TEXTE D'ÉTUDE:
Y a un truc qui commence à me les briser sévère quand je discute avec des fumeurs qui m’interrogent sur le comment de mon arrêtage de fumer. C’est qu’il finissent toujours par dire un truc du style: « oui mais bon, t’étais pas une vraie accro, toi »*.
C’est ignoble d’entendre ça quand vous avez commencé à fumer à 12 ans, que moins de six mois plus tard il vous en fallait minimum trois par jour sous peine de devenir irascible, que vous fumiez un paquet par jour depuis l’âge de 15 ans, que ça a duré plus de vingt ans, que pendant tout ce temps là vous stressiez tous les jours comme une malade pour être bien sûre que vous auriez assez de cigarette pour le soir ET pour le lendemain tant que vous n’auriez pas le temps de vous rendre au bureau… de tabac. Que vous étiez capable d’oublier votre devoir/TD/dossier, le papier indispensable à telle démarche que vous attendez depuis des lustres, vos clefs, votre portefeuille, votre briquet même, mais jamais vos cigarettes (et que les trois fois où ça vous est arrivé vous avez fait demi-tour, ou bien, trop loin du lieu du délit, vous vous êtes arrêté à un bureau de tabac avant même de rentrer chez vous). Que vous ne supportiez même pas qu’on vous en pique une de peur de n’en avoir pas assez, ce qui vous faisait culpabiliser un max de pas être « sympa », que la première chose que vous faisiez le matin en vous levant, même avant le café, c’était fumer, que vous préfériez ne pas manger, ne pas sortir, vous couper du monde des vivants que de ne pas fumer.
D’autant que vous sentez bien de par votre propre expérience que vous n’avez strictement aucun moyen de démontrer le contraire puisque c’est du fait que vous avez pu vous arrêter que l’on déduit que donc, vous n’étiez pas si dépendant que vous en aviez l’air.
Si vous parvenez à ne pas vous emballer dans la conversation, à mettre votre ego de côté, et oublier tout ce qui vous entoure pendant quelques secondes, vous parvenez à vous concentrer sur le fait qu’ils ne cherchent pas véritablement à vous remettre en question (même si c’est ce qui arrive), mais plutôt à exprimer leur désarroi et à tenter désespérément de se déculpabiliser de ne pas pouvoir s’arrêter, eux. (alors que vous-même pensez qu’ils ne sont pas coupables mais plutôt victimes, mais ça, ils ne peuvent pas le percevoir si eux-mêmes n’en sont pas convaincus).
Alors vous vous consolez en vous disant que vous auriez pensé la même chose à leur place, du temps où vous étiez vous-même trop accro pour vous imaginer une seule seconde vivre sans cigarette, et que paradoxalement, c’est grâce à cette pensée que vous avez pu vous arrêter un jour…
* Certains d’entre eux, mais c’est assez rare, sont suffisamment honnêtes – et/ou polis – pour formuler un: « je sais pas comment c’est possible, mais moi de toute façon, je pourrai jamais ».

DONNÉES SOURCES:

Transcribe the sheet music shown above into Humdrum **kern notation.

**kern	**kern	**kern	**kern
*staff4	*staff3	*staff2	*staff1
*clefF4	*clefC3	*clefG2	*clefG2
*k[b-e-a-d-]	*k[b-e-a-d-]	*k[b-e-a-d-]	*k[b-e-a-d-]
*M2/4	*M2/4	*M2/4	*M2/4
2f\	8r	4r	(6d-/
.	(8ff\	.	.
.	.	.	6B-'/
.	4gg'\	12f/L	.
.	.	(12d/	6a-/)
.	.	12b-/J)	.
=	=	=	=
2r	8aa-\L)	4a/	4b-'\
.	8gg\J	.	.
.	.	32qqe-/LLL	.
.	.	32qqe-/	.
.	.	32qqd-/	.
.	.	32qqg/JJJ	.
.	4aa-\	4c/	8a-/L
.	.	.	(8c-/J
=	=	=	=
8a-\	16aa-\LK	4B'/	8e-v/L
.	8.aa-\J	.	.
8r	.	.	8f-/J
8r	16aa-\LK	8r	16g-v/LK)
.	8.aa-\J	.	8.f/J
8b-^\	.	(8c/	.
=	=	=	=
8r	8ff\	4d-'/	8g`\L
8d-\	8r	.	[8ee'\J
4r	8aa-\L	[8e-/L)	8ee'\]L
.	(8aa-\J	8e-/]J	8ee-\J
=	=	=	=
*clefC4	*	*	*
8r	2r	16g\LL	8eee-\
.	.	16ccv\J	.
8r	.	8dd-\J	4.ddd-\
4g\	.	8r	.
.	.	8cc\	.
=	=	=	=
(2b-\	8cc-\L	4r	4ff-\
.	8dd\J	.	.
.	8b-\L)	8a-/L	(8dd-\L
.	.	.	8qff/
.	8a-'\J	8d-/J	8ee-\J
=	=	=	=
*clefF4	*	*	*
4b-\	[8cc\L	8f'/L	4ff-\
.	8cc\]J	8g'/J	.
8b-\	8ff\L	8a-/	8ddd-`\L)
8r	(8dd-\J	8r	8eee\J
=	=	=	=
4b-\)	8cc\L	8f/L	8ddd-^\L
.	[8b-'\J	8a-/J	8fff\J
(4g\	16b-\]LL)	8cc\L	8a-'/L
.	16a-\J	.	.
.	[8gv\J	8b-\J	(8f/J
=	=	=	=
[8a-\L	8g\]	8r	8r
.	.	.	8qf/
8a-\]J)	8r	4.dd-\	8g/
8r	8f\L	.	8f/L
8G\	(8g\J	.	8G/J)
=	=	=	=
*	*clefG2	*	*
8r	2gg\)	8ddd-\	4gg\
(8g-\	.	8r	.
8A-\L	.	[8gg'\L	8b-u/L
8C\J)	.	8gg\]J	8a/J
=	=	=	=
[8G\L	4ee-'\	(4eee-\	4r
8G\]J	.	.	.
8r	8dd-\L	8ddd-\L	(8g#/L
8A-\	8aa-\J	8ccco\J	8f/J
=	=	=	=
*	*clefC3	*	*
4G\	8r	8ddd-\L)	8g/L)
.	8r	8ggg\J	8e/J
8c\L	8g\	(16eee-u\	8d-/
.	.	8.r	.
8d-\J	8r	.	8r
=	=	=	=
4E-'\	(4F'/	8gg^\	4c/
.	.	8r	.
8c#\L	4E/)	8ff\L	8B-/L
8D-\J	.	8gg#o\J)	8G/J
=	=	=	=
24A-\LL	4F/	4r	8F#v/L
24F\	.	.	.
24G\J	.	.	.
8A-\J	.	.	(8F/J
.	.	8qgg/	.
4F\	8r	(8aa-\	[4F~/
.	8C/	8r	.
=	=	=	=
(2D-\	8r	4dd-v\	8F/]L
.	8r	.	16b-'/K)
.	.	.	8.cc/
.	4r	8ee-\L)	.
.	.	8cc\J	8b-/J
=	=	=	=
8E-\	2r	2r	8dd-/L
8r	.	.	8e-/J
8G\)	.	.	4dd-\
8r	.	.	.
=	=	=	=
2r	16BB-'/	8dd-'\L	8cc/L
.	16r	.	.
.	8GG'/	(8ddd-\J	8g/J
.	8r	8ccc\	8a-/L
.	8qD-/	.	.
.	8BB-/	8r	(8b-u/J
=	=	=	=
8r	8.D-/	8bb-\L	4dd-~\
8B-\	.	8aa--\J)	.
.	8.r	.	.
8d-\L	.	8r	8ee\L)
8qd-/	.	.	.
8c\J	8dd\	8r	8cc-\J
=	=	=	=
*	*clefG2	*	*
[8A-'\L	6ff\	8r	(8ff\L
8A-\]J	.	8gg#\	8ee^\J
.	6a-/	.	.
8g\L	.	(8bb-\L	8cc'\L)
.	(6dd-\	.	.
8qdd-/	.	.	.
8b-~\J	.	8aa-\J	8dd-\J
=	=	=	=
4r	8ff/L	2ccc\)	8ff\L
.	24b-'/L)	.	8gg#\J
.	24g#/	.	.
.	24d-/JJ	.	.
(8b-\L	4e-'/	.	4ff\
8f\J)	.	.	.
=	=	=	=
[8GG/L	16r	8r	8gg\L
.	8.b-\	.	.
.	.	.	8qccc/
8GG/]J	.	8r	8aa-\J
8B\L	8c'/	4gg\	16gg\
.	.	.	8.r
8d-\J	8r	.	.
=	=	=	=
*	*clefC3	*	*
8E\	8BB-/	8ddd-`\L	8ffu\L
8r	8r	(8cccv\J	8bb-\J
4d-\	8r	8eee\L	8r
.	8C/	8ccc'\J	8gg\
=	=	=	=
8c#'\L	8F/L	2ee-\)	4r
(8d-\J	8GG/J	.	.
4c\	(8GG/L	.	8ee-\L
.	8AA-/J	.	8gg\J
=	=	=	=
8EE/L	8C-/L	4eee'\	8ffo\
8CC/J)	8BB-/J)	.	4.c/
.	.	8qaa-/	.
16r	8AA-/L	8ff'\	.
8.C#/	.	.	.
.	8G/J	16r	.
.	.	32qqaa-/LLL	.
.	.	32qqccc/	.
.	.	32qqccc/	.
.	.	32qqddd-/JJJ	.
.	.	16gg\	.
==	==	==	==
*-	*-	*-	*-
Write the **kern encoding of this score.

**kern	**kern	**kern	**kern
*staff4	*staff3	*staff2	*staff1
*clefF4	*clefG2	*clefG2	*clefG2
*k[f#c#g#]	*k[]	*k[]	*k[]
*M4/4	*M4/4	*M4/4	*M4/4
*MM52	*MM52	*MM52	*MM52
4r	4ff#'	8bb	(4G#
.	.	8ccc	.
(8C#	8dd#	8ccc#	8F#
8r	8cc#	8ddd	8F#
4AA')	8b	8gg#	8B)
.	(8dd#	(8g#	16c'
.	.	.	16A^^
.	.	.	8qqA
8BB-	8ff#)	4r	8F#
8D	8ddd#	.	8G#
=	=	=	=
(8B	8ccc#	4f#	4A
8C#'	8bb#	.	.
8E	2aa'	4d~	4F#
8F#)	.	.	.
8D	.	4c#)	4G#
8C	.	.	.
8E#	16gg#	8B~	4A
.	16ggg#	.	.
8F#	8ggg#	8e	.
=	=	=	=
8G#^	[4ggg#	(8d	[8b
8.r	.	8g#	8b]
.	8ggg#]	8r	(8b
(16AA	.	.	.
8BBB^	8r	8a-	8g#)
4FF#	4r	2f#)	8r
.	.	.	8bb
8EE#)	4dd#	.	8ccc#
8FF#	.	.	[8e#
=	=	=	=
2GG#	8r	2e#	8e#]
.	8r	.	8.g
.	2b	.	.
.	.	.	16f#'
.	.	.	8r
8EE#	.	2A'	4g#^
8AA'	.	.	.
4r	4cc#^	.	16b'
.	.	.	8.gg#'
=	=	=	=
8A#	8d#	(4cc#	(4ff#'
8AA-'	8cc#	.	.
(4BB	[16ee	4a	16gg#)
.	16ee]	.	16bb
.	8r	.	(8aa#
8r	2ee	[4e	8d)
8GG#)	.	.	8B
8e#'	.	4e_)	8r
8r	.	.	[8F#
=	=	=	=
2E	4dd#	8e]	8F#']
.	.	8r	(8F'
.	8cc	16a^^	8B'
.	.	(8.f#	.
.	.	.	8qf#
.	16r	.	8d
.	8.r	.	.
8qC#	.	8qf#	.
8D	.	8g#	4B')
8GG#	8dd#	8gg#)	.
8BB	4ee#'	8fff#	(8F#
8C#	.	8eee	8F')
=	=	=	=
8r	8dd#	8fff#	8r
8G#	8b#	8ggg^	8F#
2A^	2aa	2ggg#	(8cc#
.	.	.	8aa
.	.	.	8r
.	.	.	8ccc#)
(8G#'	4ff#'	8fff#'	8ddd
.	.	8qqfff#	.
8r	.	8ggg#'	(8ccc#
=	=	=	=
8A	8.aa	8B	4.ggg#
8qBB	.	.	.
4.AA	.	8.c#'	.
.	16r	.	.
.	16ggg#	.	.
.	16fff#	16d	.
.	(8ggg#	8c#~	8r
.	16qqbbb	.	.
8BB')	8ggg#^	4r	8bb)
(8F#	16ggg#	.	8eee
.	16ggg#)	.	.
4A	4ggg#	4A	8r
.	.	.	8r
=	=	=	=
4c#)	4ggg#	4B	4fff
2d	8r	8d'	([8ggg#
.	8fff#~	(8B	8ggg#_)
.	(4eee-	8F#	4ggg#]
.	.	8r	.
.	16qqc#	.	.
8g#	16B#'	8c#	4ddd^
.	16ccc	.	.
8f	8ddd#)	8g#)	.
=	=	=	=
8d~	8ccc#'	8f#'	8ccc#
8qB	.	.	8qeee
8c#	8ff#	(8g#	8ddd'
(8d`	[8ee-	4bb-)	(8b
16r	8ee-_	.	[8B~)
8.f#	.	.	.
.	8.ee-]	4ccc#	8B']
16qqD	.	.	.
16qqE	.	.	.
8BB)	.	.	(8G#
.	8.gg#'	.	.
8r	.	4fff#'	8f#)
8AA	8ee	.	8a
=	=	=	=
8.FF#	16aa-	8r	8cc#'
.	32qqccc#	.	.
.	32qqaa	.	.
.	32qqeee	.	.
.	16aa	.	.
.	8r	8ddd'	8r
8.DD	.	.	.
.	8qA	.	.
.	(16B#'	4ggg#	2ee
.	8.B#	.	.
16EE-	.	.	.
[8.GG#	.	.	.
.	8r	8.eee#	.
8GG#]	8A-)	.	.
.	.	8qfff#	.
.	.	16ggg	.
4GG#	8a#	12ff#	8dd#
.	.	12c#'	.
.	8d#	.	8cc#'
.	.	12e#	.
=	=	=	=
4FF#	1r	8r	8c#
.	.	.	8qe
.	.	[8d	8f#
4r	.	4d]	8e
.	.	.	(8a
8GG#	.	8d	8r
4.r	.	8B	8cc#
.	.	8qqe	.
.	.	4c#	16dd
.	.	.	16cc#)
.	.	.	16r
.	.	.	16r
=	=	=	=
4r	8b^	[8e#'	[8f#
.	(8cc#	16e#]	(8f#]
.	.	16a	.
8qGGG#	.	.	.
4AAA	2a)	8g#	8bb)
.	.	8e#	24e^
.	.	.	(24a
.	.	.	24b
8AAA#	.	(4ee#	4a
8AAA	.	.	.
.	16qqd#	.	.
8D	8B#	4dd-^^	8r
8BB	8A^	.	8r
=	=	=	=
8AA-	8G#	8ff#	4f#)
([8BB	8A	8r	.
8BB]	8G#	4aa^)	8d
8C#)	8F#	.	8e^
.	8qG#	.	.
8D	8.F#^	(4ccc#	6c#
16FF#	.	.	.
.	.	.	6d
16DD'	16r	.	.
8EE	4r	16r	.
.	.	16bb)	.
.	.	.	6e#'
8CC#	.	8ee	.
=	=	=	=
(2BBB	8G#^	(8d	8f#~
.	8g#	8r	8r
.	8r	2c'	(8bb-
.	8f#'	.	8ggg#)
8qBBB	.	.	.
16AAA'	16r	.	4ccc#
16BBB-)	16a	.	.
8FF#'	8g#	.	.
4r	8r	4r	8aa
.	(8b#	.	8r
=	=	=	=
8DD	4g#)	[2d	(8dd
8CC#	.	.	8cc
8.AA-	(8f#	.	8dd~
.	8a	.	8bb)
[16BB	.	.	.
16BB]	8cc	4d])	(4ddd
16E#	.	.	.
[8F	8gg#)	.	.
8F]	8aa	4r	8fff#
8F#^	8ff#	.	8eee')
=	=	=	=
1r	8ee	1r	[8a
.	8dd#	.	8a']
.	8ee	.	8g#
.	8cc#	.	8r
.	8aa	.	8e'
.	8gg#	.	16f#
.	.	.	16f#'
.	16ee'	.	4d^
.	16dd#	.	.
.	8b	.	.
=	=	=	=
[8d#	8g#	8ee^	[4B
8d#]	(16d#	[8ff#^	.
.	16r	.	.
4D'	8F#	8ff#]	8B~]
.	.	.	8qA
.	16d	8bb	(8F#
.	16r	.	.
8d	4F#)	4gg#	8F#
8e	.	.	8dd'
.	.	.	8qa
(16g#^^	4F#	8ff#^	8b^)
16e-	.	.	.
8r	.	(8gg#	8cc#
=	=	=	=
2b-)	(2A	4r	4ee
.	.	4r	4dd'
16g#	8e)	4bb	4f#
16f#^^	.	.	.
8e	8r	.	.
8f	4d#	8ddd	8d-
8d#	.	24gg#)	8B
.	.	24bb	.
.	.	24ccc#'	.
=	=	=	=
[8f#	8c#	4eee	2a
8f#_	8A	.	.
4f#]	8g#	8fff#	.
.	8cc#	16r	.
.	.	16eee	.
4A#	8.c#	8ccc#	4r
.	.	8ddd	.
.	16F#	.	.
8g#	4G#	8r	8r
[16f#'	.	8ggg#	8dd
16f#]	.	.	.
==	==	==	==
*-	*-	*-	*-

CONSIGNES DE L'EXERCICE:
**1.** D'après le texte sur l'arrêt du tabac, combien de temps a duré la consommation d'un paquet par jour ?
**2.** Extrayez du texte sur l'arrêt du tabac le passage qui va de « D’autant que vous » jusqu'à « sont pas convaincus). » inclus, sans rien y modifier.
Pour répondre, appuyez-vous uniquement sur le texte.

RÉPONSES:
**1.** Elle a duré plus de vingt ans, depuis l'âge de 15 ans.

**2.**
D’autant que vous sentez bien de par votre propre expérience que vous n’avez strictement aucun moyen de démontrer le contraire puisque c’est du fait que vous avez pu vous arrêter que l’on déduit que donc, vous n’étiez pas si dépendant que vous en aviez l’air.
Si vous parvenez à ne pas vous emballer dans la conversation, à mettre votre ego de côté, et oublier tout ce qui vous entoure pendant quelques secondes, vous parvenez à vous concentrer sur le fait qu’ils ne cherchent pas véritablement à vous remettre en question (même si c’est ce qui arrive), mais plutôt à exprimer leur désarroi et à tenter désespérément de se déculpabiliser de ne pas pouvoir s’arrêter, eux. (alors que vous-même pensez qu’ils ne sont pas coupables mais plutôt victimes, mais ça, ils ne peuvent pas le percevoir si eux-mêmes n’en sont pas convaincus).